To-do item:
The whole listing below is to be copied exactly.

************

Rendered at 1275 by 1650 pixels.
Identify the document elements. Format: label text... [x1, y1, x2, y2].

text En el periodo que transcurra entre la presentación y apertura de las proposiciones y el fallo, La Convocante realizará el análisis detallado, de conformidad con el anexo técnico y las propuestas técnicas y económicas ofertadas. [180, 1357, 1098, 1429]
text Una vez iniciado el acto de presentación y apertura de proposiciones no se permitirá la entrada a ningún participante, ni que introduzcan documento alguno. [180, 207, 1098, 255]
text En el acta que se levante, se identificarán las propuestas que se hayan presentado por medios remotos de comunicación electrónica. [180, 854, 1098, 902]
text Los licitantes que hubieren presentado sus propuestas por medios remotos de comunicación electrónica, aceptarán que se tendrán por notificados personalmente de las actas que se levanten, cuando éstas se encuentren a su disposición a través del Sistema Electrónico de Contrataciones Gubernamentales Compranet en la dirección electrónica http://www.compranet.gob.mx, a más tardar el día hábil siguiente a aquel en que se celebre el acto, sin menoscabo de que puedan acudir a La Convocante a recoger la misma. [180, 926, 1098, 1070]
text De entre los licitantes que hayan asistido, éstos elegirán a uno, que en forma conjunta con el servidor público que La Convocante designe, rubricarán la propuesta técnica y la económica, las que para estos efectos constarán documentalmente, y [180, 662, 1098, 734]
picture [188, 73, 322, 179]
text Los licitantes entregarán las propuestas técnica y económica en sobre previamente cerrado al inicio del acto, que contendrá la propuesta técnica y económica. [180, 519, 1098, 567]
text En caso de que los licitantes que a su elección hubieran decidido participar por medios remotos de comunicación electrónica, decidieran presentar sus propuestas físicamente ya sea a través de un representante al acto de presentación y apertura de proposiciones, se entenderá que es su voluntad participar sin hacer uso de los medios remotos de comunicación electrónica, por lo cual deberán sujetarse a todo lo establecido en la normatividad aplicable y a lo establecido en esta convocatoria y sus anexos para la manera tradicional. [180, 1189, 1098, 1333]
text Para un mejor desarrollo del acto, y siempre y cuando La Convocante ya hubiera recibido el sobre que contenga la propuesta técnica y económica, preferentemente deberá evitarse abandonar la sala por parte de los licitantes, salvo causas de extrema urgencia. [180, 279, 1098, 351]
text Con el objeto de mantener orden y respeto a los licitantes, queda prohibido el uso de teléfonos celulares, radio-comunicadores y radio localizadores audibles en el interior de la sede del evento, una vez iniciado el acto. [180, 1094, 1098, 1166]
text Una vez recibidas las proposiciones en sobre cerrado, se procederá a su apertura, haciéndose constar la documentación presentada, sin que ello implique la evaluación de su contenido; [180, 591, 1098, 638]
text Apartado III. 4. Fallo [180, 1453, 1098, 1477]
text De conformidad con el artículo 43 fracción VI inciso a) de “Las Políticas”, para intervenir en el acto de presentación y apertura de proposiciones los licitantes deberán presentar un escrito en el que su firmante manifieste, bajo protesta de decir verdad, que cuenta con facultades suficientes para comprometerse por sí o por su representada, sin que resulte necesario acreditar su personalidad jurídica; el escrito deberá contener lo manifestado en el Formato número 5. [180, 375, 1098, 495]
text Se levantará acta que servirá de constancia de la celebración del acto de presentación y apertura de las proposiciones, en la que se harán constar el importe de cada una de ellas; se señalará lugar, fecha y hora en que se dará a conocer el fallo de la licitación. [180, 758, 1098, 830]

************

Answer box:
Rendered at 1275 by 1650 pixels.
Identify the document elements. Format: label text... [x1, y1, x2, y2].

text En el periodo que transcurra entre la presentación y apertura de las proposiciones y el fallo, La Convocante realizará el análisis detallado, de conformidad con el anexo técnico y las propuestas técnicas y económicas ofertadas. [180, 1357, 1098, 1429]
text Una vez iniciado el acto de presentación y apertura de proposiciones no se permitirá la entrada a ningún participante, ni que introduzcan documento alguno. [180, 207, 1098, 255]
text En el acta que se levante, se identificarán las propuestas que se hayan presentado por medios remotos de comunicación electrónica. [180, 854, 1098, 902]
text Los licitantes que hubieren presentado sus propuestas por medios remotos de comunicación electrónica, aceptarán que se tendrán por notificados personalmente de las actas que se levanten, cuando éstas se encuentren a su disposición a través del Sistema Electrónico de Contrataciones Gubernamentales Compranet en la dirección electrónica http://www.compranet.gob.mx, a más tardar el día hábil siguiente a aquel en que se celebre el acto, sin menoscabo de que puedan acudir a La Convocante a recoger la misma. [180, 926, 1098, 1070]
text De entre los licitantes que hayan asistido, éstos elegirán a uno, que en forma conjunta con el servidor público que La Convocante designe, rubricarán la propuesta técnica y la económica, las que para estos efectos constarán documentalmente, y [180, 662, 1098, 734]
picture [188, 73, 322, 179]
text Los licitantes entregarán las propuestas técnica y económica en sobre previamente cerrado al inicio del acto, que contendrá la propuesta técnica y económica. [180, 519, 1098, 567]
text En caso de que los licitantes que a su elección hubieran decidido participar por medios remotos de comunicación electrónica, decidieran presentar sus propuestas físicamente ya sea a través de un representante al acto de presentación y apertura de proposiciones, se entenderá que es su voluntad participar sin hacer uso de los medios remotos de comunicación electrónica, por lo cual deberán sujetarse a todo lo establecido en la normatividad aplicable y a lo establecido en esta convocatoria y sus anexos para la manera tradicional. [180, 1189, 1098, 1333]
text Para un mejor desarrollo del acto, y siempre y cuando La Convocante ya hubiera recibido el sobre que contenga la propuesta técnica y económica, preferentemente deberá evitarse abandonar la sala por parte de los licitantes, salvo causas de extrema urgencia. [180, 279, 1098, 351]
text Con el objeto de mantener orden y respeto a los licitantes, queda prohibido el uso de teléfonos celulares, radio-comunicadores y radio localizadores audibles en el interior de la sede del evento, una vez iniciado el acto. [180, 1094, 1098, 1166]
text Una vez recibidas las proposiciones en sobre cerrado, se procederá a su apertura, haciéndose constar la documentación presentada, sin que ello implique la evaluación de su contenido; [180, 591, 1098, 638]
text Apartado III. 4. Fallo [180, 1453, 1098, 1477]
text De conformidad con el artículo 43 fracción VI inciso a) de “Las Políticas”, para intervenir en el acto de presentación y apertura de proposiciones los licitantes deberán presentar un escrito en el que su firmante manifieste, bajo protesta de decir verdad, que cuenta con facultades suficientes para comprometerse por sí o por su representada, sin que resulte necesario acreditar su personalidad jurídica; el escrito deberá contener lo manifestado en el Formato número 5. [180, 375, 1098, 495]
text Se levantará acta que servirá de constancia de la celebración del acto de presentación y apertura de las proposiciones, en la que se harán constar el importe de cada una de ellas; se señalará lugar, fecha y hora en que se dará a conocer el fallo de la licitación. [180, 758, 1098, 830]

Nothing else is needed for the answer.